LinuxQuestions.org

LinuxQuestions.org (/questions/)
-   Linux - Newbie (https://www.linuxquestions.org/questions/linux-newbie-8/)
-   -   Script to pull certain characters from a filename and use in a variable? (https://www.linuxquestions.org/questions/linux-newbie-8/script-to-pull-certain-characters-from-a-filename-and-use-in-a-variable-765321/)

kmkocot 10-29-2009 10:03 AM

Script to pull certain characters from a filename and use in a variable?
 
Hi All,

I have a script that runs another script in batch mode for a folder of files. The script needs the input file name and a 4-letter abbreviation for that file (the -taxon= flag).
Code:

for myfile in *.fas
do
myscript.pl -sequence_file=$myfile -taxon=**needs to be a 4-letter abbreviation**
done

The files are all named as such (Genus_species):
Lottia_gigantea.fas
Aplysia_californica.fas
Mytilus_edulis.fas

I would like the taxon flag to be the first letter of the genus and the first three letters of the species in all caps like this:
myscript.pl -sequence_file=Lottia_gigantea.fas -taxon=LGIG
myscript.pl -sequence_file=Aplysia_californica.fas -taxon=ACAL
myscript.pl -sequence_file=Mytilus_edulis -taxon=MEDU

Can anyone help me out?
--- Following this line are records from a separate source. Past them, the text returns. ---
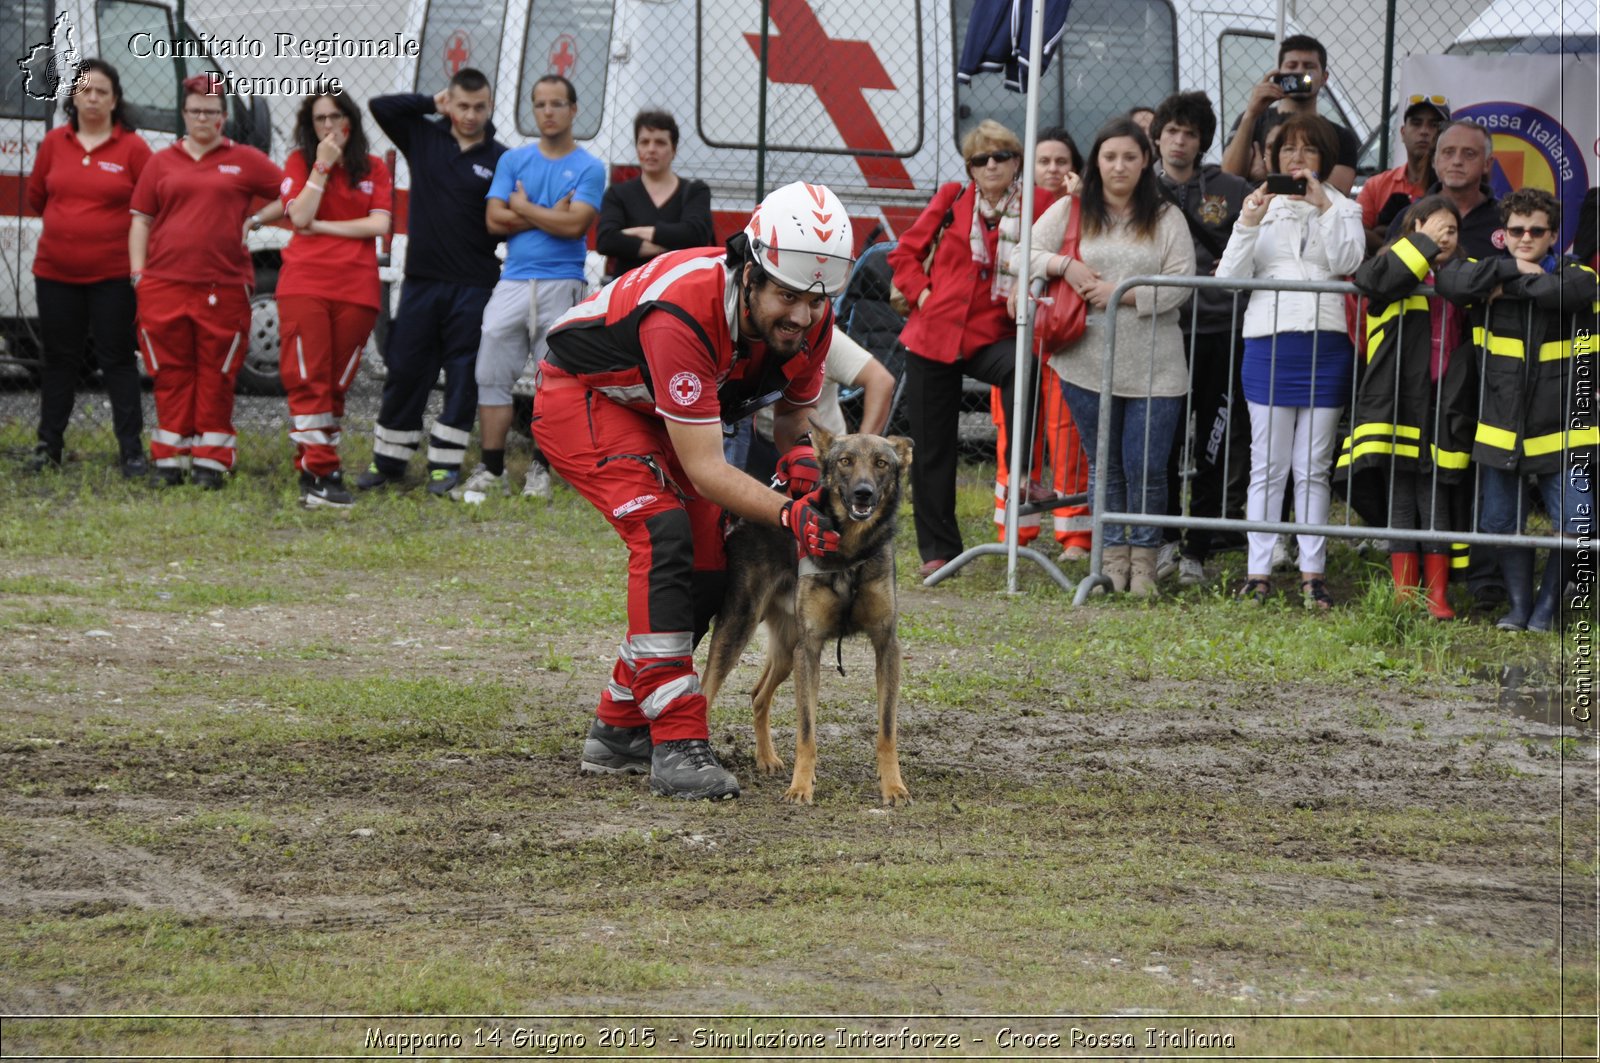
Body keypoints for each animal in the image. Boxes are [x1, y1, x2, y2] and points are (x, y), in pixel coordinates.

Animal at [704, 429, 915, 800]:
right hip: (740, 628)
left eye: (881, 463)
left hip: (787, 651)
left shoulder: (885, 645)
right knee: (702, 694)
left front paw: (893, 786)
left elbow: (887, 730)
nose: (863, 492)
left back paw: (767, 758)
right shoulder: (811, 648)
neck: (850, 553)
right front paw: (801, 787)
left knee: (758, 696)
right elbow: (806, 730)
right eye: (845, 461)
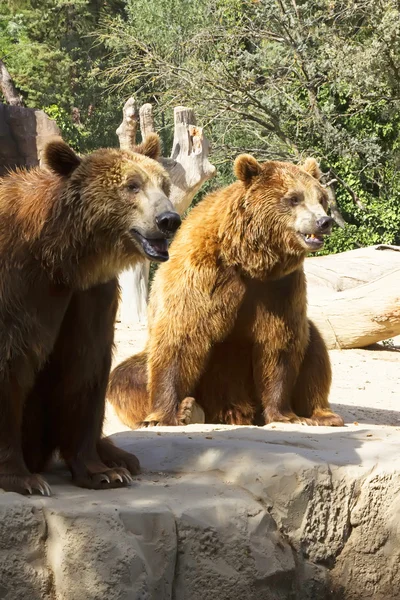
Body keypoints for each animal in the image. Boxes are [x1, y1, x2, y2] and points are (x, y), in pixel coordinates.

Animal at [0, 134, 180, 494]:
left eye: (163, 184)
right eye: (132, 185)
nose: (169, 220)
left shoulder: (91, 294)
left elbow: (84, 364)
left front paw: (103, 472)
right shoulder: (18, 285)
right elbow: (10, 364)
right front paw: (24, 478)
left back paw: (118, 456)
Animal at [107, 152, 344, 428]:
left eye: (321, 198)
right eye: (294, 198)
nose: (323, 221)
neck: (249, 259)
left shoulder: (280, 287)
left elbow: (279, 345)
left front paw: (286, 415)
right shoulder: (203, 275)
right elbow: (180, 338)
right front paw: (164, 416)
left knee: (314, 346)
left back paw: (323, 415)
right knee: (124, 377)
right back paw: (191, 410)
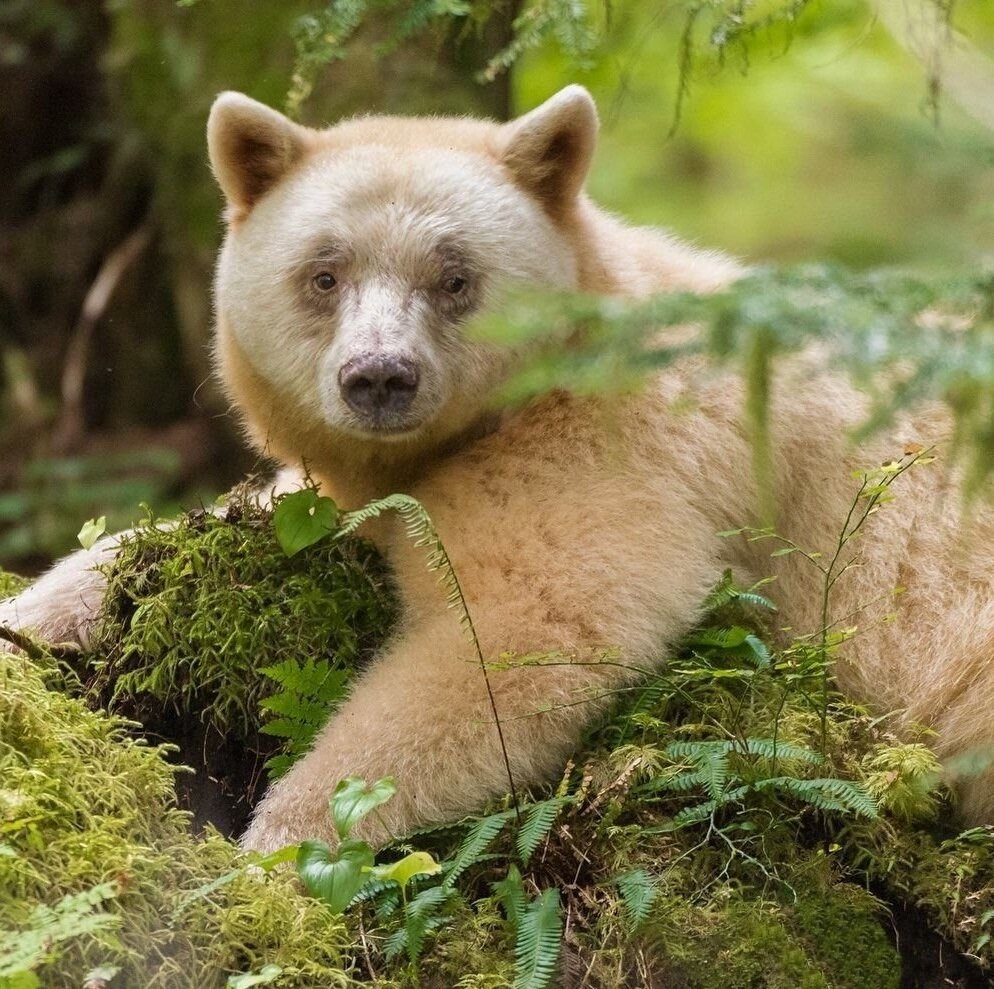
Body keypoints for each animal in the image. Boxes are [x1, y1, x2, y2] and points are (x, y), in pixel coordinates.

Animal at [1, 85, 992, 848]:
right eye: (324, 273)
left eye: (455, 276)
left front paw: (272, 851)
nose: (379, 377)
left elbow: (522, 631)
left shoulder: (612, 450)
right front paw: (35, 609)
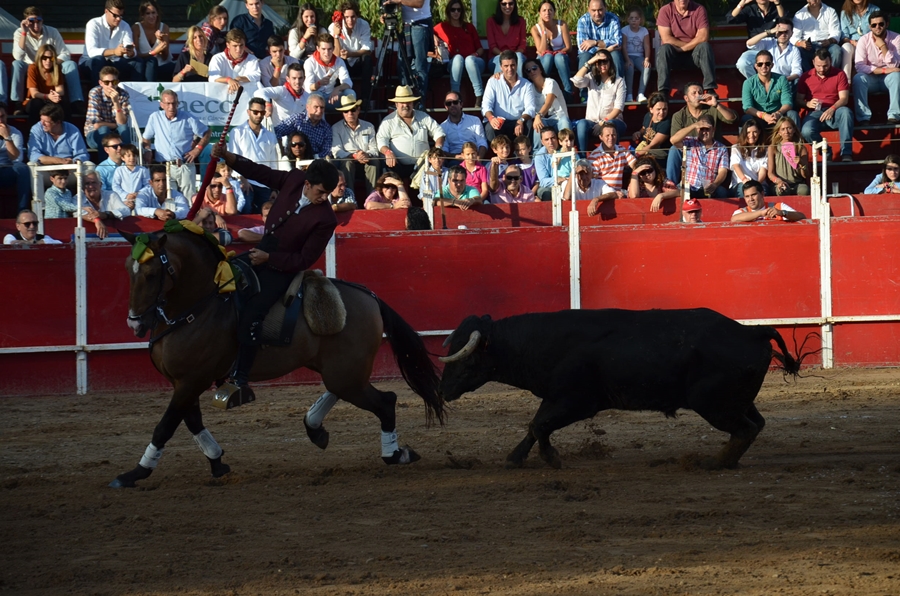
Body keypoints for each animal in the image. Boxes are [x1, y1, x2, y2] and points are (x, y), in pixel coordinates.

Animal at [114, 226, 444, 486]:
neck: (198, 306)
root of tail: (371, 297)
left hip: (346, 372)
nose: (134, 323)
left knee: (385, 401)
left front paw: (135, 473)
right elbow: (191, 421)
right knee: (344, 391)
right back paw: (315, 427)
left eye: (152, 273)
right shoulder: (183, 382)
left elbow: (166, 425)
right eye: (128, 268)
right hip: (341, 370)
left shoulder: (191, 380)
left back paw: (395, 453)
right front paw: (217, 461)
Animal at [440, 308, 800, 470]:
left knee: (745, 429)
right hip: (736, 400)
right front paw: (515, 457)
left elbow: (539, 425)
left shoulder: (575, 401)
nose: (442, 391)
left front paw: (552, 458)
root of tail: (752, 332)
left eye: (464, 358)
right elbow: (533, 425)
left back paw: (717, 462)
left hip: (713, 403)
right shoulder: (556, 398)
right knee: (756, 424)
Do I need to use xargs for this?

Thanks!
Kevin

David the H. 10-29-2009 12:58 PM

Assuming I'm understanding correctly, and that there's always only one underscore separating the filename into two parts, I think this should work.
Code:

for myfile in *.fas
do
  taxon="$(echo $myfile|sed 's/\(.\).*_\(...\).*/\U\1\2/')"
  myscript.pl -sequence_file=$myfile -taxon=$taxon
done

This is assuming gnu sed. Other versions may not have uppercase flags. But there's more info about that here.
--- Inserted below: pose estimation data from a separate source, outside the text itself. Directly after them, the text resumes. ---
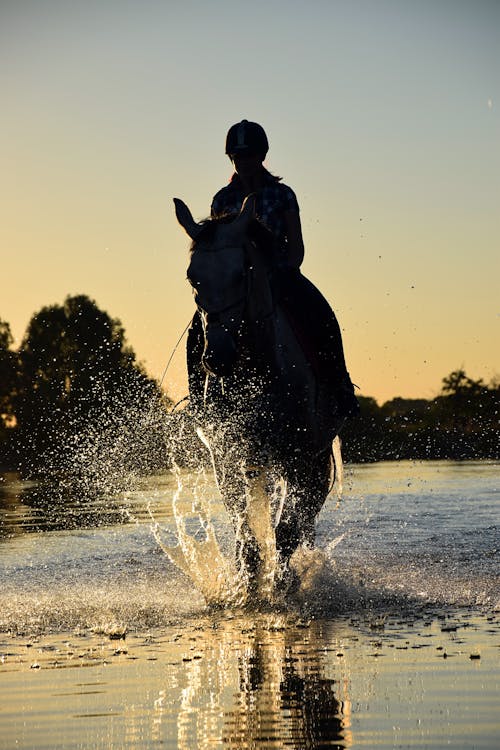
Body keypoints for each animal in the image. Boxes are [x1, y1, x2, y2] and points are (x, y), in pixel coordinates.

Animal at [173, 197, 344, 596]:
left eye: (242, 272)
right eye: (192, 277)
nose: (218, 356)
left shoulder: (301, 457)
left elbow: (286, 532)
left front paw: (281, 586)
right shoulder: (227, 457)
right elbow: (245, 531)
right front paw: (246, 586)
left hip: (309, 458)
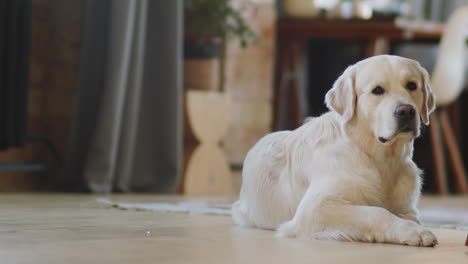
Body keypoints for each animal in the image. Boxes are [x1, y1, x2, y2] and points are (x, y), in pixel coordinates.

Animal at [234, 54, 438, 246]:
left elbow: (409, 217)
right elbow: (378, 213)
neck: (380, 158)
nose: (406, 111)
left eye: (412, 85)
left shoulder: (406, 208)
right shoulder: (315, 209)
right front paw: (414, 232)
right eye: (378, 90)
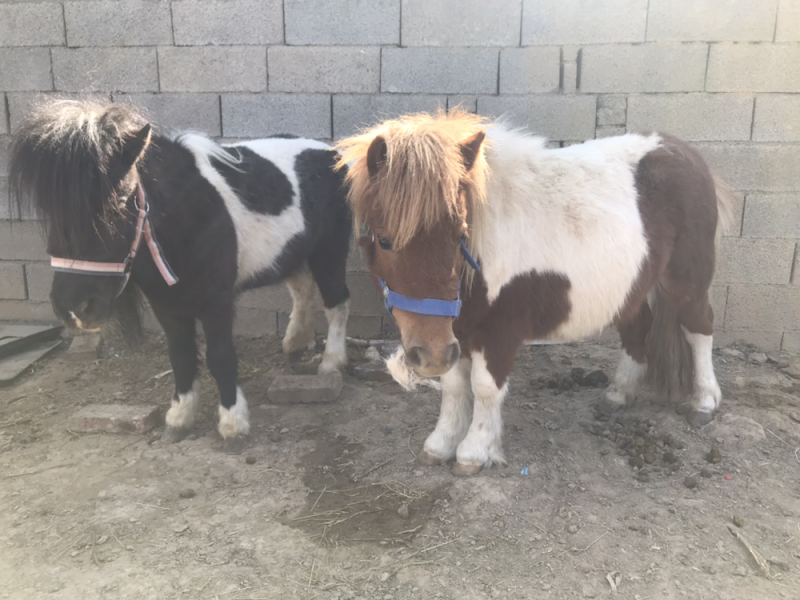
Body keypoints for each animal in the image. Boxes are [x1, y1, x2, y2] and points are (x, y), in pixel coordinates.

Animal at [10, 99, 352, 451]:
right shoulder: (166, 304)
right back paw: (296, 341)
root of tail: (332, 153)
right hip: (291, 254)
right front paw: (179, 417)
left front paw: (232, 423)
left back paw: (330, 363)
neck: (189, 216)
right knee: (302, 291)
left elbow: (220, 357)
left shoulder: (217, 302)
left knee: (336, 303)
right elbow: (181, 356)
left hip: (330, 251)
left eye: (116, 205)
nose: (74, 310)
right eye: (49, 210)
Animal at [335, 109, 734, 476]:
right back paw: (618, 394)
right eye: (385, 241)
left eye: (460, 234)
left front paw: (473, 452)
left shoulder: (497, 330)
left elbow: (484, 387)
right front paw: (440, 444)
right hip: (629, 286)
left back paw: (704, 403)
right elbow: (453, 387)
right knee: (639, 327)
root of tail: (683, 151)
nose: (428, 357)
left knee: (699, 327)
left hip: (687, 279)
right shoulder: (456, 332)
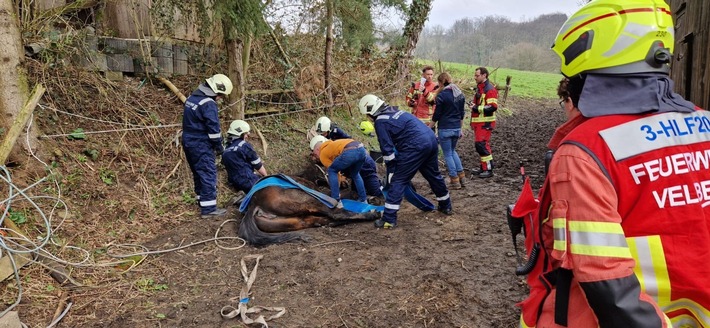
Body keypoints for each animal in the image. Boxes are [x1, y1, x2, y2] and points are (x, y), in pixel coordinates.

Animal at [238, 174, 384, 246]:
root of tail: (255, 203)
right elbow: (347, 196)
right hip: (307, 199)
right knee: (335, 214)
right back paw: (372, 214)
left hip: (287, 221)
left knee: (315, 220)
geek.ksa 10-29-2009 02:03 PM

Hi,

below is one way to do it, using awk: here's my test code:

Code:

[root@linuxr LQ]# cat file
Lottia_gigantea.fas
Aplysia_californica.fas
Mytilus_edulis
[root@linuxr LQ]# cat file | awk '{split($0,arr,"_"); print toupper(substr(arr[1],1,1)) toupper(substr(arr[2],1,3))}'
LGIG
ACAL
MEDU
[root@linuxr LQ]#

Now to use the awk in your scrip, add a variable before calling the script to hold the resulting taxon, i am assuming Korn shell:
Code:

TAXON=$(echo $myfile | awk '{split($0,arr,"_"); print toupper(substr(arr[1],1,1)) toupper(substr(arr[2],1,3))}')
and when calling the the other script:

Code:

-taxon=$TAXON
assuming: GNU AWK, Korn shell, myfile=word1_word2
Hope this helps

pixellany 10-29-2009 02:34 PM

Suggestion on style:
Code:

for myfile in *.fas; do
      myscript.pl -sequence_file=$myfile -taxon=**needs to be a 4-letter abbreviation**
done

The first line starts the loop, the last one ends it.
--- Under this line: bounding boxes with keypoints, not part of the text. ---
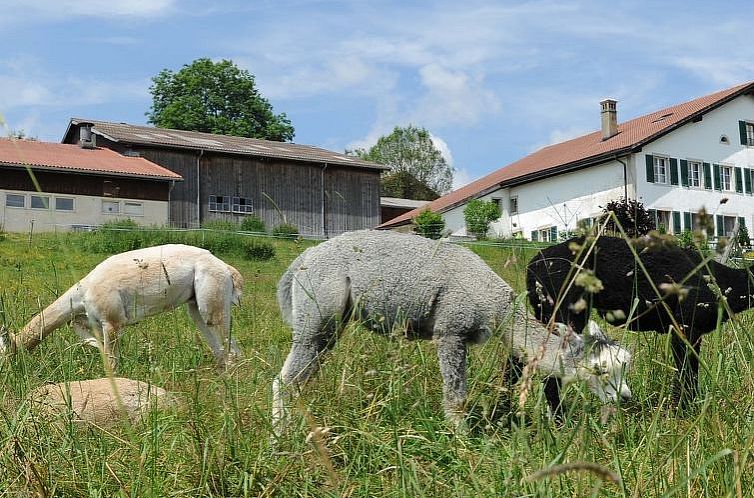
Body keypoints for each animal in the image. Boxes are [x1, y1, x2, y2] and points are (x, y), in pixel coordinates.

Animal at [1, 243, 242, 372]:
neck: (83, 293)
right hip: (196, 307)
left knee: (229, 347)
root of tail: (227, 268)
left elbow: (111, 363)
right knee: (224, 348)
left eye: (2, 351)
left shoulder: (112, 321)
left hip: (211, 298)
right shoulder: (92, 323)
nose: (5, 371)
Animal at [274, 230, 632, 436]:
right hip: (317, 313)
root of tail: (303, 259)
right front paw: (463, 441)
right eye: (600, 371)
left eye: (625, 365)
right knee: (284, 381)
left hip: (328, 323)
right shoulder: (451, 331)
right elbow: (456, 395)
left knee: (299, 379)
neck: (497, 309)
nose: (625, 397)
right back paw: (281, 438)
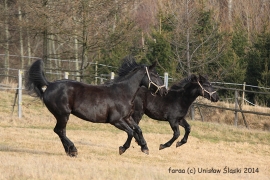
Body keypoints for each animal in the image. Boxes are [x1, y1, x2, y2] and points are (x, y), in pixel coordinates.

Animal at [26, 55, 168, 157]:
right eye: (155, 75)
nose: (165, 91)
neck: (123, 93)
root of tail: (49, 85)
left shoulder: (127, 117)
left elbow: (138, 130)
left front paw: (144, 147)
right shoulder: (116, 121)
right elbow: (131, 132)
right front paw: (123, 148)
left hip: (62, 116)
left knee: (61, 131)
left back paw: (69, 151)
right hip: (63, 114)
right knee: (59, 131)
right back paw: (73, 150)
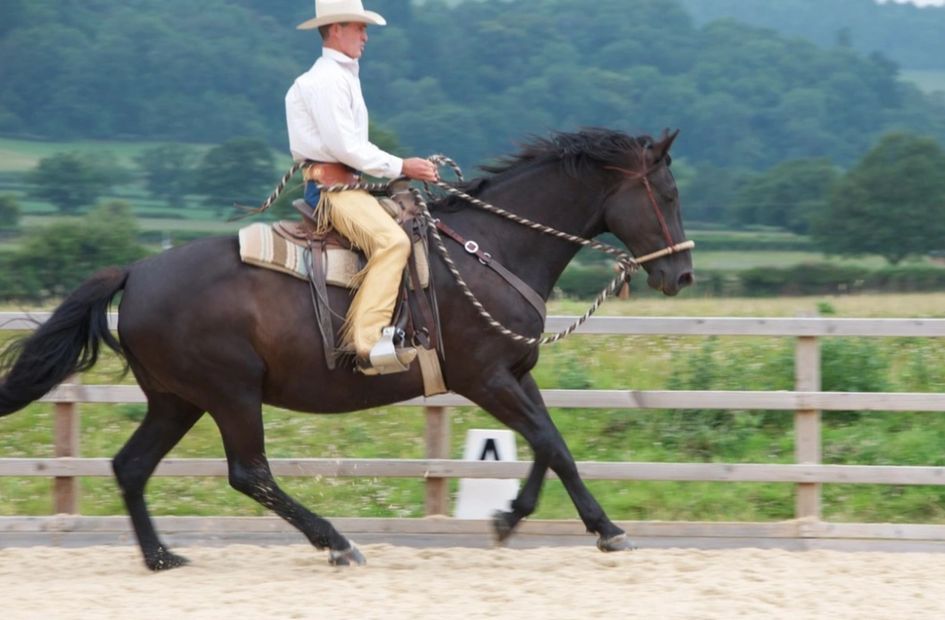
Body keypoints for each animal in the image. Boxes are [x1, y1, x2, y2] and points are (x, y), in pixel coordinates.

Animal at [1, 128, 692, 568]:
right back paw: (334, 542)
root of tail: (137, 272)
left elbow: (552, 446)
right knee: (249, 473)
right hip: (230, 395)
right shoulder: (486, 378)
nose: (681, 275)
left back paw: (162, 557)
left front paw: (527, 519)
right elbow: (550, 442)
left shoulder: (517, 373)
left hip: (177, 400)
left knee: (132, 466)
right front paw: (590, 528)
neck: (491, 248)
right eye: (669, 194)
The SED answer from David looks like the way to go, but be sure you have defined the algorithm to include all possible file names.

@David; Nice tip on the "uppercase flag"!!

chrism01 10-29-2009 06:57 PM

Frankly, given the Perl prog gets the filename to process, why not do it in there?

kmkocot 10-29-2009 09:10 PM

Thanks! Analysis running... :)


All times are GMT -5. The time now is 10:06 AM.